— start of Given entries —

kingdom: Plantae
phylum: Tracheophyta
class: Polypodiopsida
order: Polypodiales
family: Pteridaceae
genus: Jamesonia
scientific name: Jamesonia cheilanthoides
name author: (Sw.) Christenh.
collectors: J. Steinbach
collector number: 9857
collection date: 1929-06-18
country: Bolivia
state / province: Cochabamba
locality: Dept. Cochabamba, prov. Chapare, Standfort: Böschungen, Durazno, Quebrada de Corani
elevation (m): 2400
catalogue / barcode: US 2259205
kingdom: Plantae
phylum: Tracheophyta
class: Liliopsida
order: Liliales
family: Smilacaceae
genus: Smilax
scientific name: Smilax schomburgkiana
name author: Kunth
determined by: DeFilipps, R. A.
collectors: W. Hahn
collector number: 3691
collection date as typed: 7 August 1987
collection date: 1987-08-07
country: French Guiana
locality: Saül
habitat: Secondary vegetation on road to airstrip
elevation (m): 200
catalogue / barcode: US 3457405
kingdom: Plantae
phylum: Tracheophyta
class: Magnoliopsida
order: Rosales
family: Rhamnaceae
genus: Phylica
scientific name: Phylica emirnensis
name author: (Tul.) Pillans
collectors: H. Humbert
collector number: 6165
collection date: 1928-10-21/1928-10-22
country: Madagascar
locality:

— end of Given entries —

## Problem to work on
Rewrite every entry above, switching each "collectors" to "collected by" and leaving all other text unchanged.

## Result of the exercise
kingdom: Plantae
phylum: Tracheophyta
class: Polypodiopsida
order: Polypodiales
family: Pteridaceae
genus: Jamesonia
scientific name: Jamesonia cheilanthoides
name author: (Sw.) Christenh.
collected by: J. Steinbach
collector number: 9857
collection date: 1929-06-18
country: Bolivia
state / province: Cochabamba
locality: Dept. Cochabamba, prov. Chapare, Standfort: Böschungen, Durazno, Quebrada de Corani
elevation (m): 2400
catalogue / barcode: US 2259205
kingdom: Plantae
phylum: Tracheophyta
class: Liliopsida
order: Liliales
family: Smilacaceae
genus: Smilax
scientific name: Smilax schomburgkiana
name author: Kunth
determined by: DeFilipps, R. A.
collected by: W. Hahn
collector number: 3691
collection date as typed: 7 August 1987
collection date: 1987-08-07
country: French Guiana
locality: Saül
habitat: Secondary vegetation on road to airstrip
elevation (m): 200
catalogue / barcode: US 3457405
kingdom: Plantae
phylum: Tracheophyta
class: Magnoliopsida
order: Rosales
family: Rhamnaceae
genus: Phylica
scientific name: Phylica emirnensis
name author: (Tul.) Pillans
collected by: H. Humbert
collector number: 6165
collection date: 1928-10-21/1928-10-22
country: Madagascar
locality:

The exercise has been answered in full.